Mülteciler yardım dağıtımı konusunda ayrımcılığa maruz bırakılıyor, yardım istemekten çekinir hale getiriliyorlar! Depremden kurtulan mülteciler şehirden ayrılmak istediklerinde izne tabi kılınıyor, izinsiz ayrılanlar sınır dışı ediliyor. Yağma veya kadına yönelik şiddet görüntülerdeki insanların hepsi mülteciymiş gibi lanse ediliyor. Mülteci kadınlar deprem bölgesinde şiddete ve yoksulluğa mahkum edilmek isteniyor. Bizler Eskişehir sokakların söylemeye devam edeceğiz: Mülteci kadınlar kız kardeşlerimizdir!

Depremin ilk gününden bu yana en büyük eksik barınmayken iktidar çözümü üniversiteleri kapatıp depremden etkilenenleri KYK yurtlarına yerleştirmekte buldu. 1 milyondan fazla boş konut varken, oteller boşken depremzedelerin KYK yurtlarına yerleştirilmesi ve üniversitelerde eğitimin online yürütülmesi kararı kabul edilemez. Üniversiteler yalnızca mesleki eğitimin öğretildiği alanlar değildir! Öğrencilerin okullarından ve arkadaşlarından ayrı bırakılması depremin yarattığı yıkımı derinleştirir! İktidarın almadığı sorumluluk öğrencilere yüklenemez!

Depremde yaşanan yıkım ve ölümler nasıl kader değilse kadın cinayetleri ve kadına yönelik şiddet de kader değildir. Depremde gerekli tedbirleri almayan, depremde yıkılmayacak şehirleri kurmanın politikasını yürütmeyenler; kadın cinayetlerini ve şüpheli kadın ölümlerini durdurmak için de gerekli politikaları hayata geçirmeyenler, İstanbul Sözleşmesi’nden imza çekenlerdir. Bizler tıpkı depremin ardından nasıl barınma hakkımız için mücadele etmişsek, kadına yönelik her türlü şiddetin son bulması için, yaşam hakkımız için de mücadeleye devam edeceğiz!

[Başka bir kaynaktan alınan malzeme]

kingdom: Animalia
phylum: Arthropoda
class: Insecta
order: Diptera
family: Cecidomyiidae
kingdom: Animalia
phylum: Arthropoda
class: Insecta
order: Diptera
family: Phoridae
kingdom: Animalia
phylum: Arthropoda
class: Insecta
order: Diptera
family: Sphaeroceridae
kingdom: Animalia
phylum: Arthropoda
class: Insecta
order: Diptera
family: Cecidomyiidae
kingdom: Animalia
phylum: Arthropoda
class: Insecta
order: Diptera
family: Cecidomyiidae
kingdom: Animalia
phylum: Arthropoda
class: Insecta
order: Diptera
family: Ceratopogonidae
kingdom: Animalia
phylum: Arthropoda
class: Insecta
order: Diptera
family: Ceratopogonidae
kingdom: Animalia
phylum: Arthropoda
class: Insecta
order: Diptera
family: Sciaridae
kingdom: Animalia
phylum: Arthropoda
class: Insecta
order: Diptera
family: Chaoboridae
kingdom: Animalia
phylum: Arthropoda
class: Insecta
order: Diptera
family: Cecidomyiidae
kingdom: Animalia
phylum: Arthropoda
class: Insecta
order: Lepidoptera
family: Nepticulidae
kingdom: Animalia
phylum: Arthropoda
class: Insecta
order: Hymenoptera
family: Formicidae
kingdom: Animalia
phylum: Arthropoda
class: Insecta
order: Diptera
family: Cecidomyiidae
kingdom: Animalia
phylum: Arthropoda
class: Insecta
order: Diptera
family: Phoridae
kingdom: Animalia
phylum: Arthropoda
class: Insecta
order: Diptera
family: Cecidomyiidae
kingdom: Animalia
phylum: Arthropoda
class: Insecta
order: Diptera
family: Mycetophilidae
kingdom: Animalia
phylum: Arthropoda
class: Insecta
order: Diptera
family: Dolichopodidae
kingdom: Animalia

Bizler biliyoruz ki tarih direnen kadınların mücadeleleriyle yeniden yazılıyor. Dünden bugüne gerçek eşitliğin, özgürlüğün dünyasını bulunduğumuz her alanda kurmak için mücadele etmekten vazgeçmeyeceğiz. Yaralarımızı kadın dayanışmasıyla saracağız."